Like you I’ve predicted that AI is undervalued and will grow in importance, although I think I made a much more specific prediction that investment in AI would go up a lot in the short term. This made me some money, but like you I just don’t care much about money and it’s not a game worth playing. I bet quite explicitly on deep learning by pivoting my career into practical ML and then spending years of my life working on it, despite loving theory and thinking it’s extremely important. We can debate whether the bet is good, but it was certainly a bet and by my lights it looks very reasonable in retrospect.

Over the next 10 years I think powerful ML systems will be trained mostly by imitating human behavior over short horizons, and then fine-tuned using much smaller amounts of long-horizon feedback.
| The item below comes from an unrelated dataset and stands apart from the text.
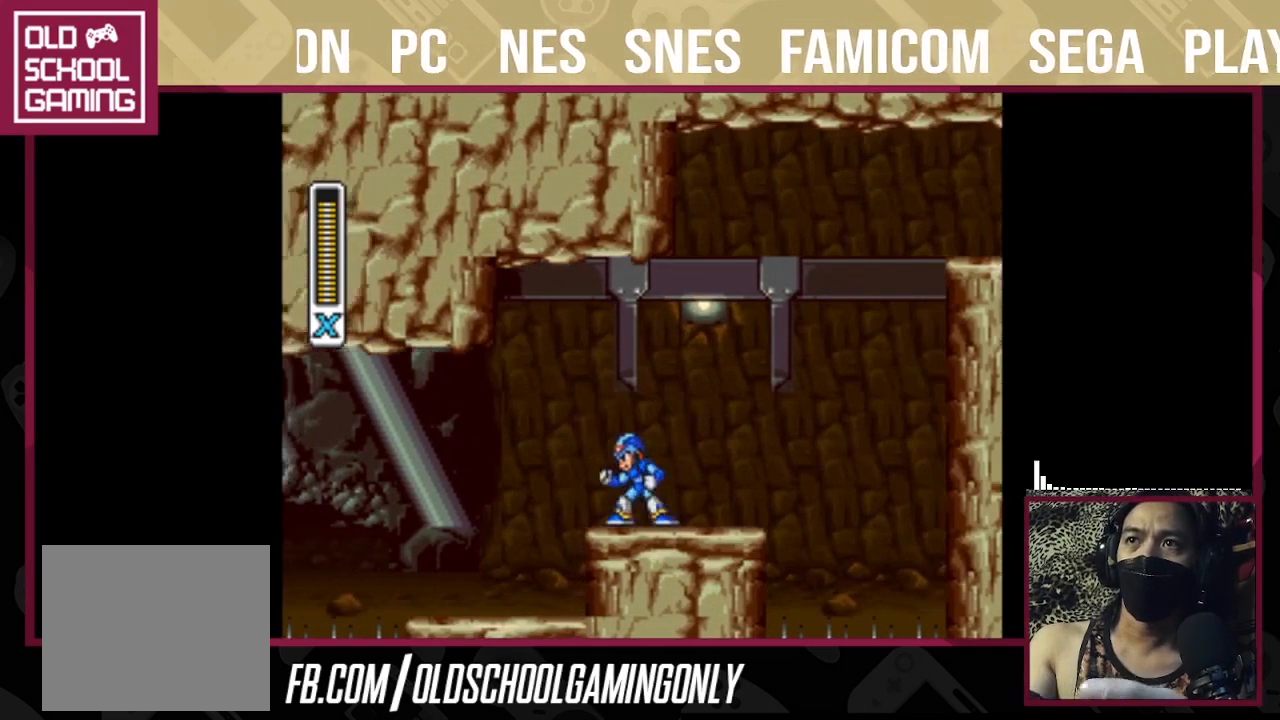
{"buttons": ["CROSS", "CIRCLE", "SQUARE", "TRIANGLE"], "right_stick": "center", "events": [[133, "CIRCLE", "down"], [267, "CROSS", "down"], [267, "SQUARE", "down"]]}
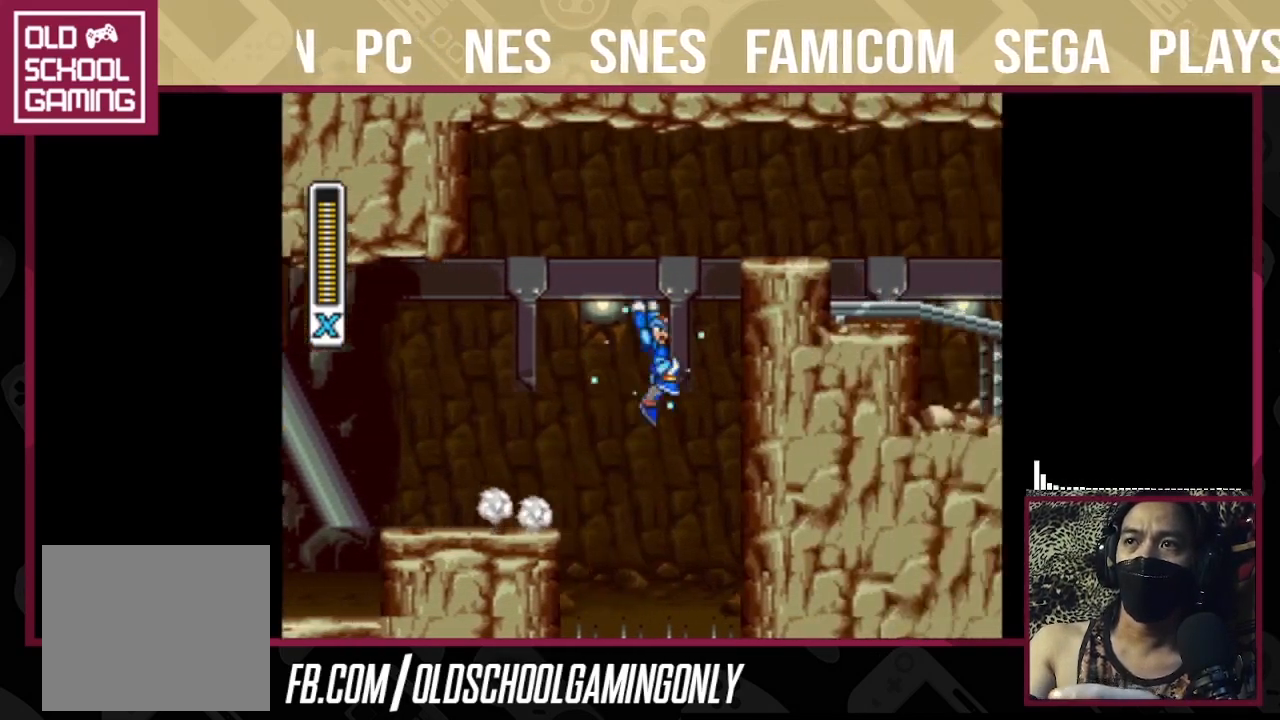
{"buttons": ["CROSS", "SQUARE", "TRIANGLE"], "right_stick": "center", "events": [[100, "CIRCLE", "up"], [100, "CROSS", "up"], [100, "SQUARE", "up"], [267, "CROSS", "down"], [267, "SQUARE", "down"]]}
This has long been my prediction, and it’s why I’ve been interested in language modeling, and has informed some of my research. I think that’s still basically valid and will hold up in the future. I predict that people will explicitly collect much larger datasets of human behavior as the economic stakes rise. This is in contrast to e.g. theorem-proving working well, although I think that theorem-proving may end up being an important bellwether because it allows you to assess the capabilities of large models without multi-billion-dollar investments in training infrastructure.

I expect to see truly massive training runs in the not that distant future. I think the current rate of scaling won’t be sustained, but that over the next 10-20 years scaling will get us into human-level behavior for “short-horizon” tasks which may or may not suffice for transformative AI. I expect that to happen at model sizes within 2 orders of magnitude of the human brain on one side or the other, i.e. 1e12 to 1e16 parameters.

I could list a lot more, but I don’t think any of it seems bold and it’s not clear what the game is. It’s clearly bold by comparison to market forecasts or broader elite consensus, but so what? I understand much better how to compare one predictor to another. I mostly don’t know what it means to evaluate a predictor on an absolute scale.

• I predict that people will explicitly collect much larger datasets of human behavior as the economic stakes rise. This is in contrast to e.g. theorem-proving working well, although I think that theorem-proving may end up being an important bellwether because it allows you to assess the capabilities of large models without multi-billion-dollar investments in training infrastructure.

Well, it sounds like I might be more bullish than you on theorem-proving, possibly. Not on it being useful or profitable, but in terms of underlying technology making progress on non-profitable amazing demo feats, maybe I’m more bullish on theorem-proving than you are? Is there anything you think it shouldn’t be able to do in the next 5 years?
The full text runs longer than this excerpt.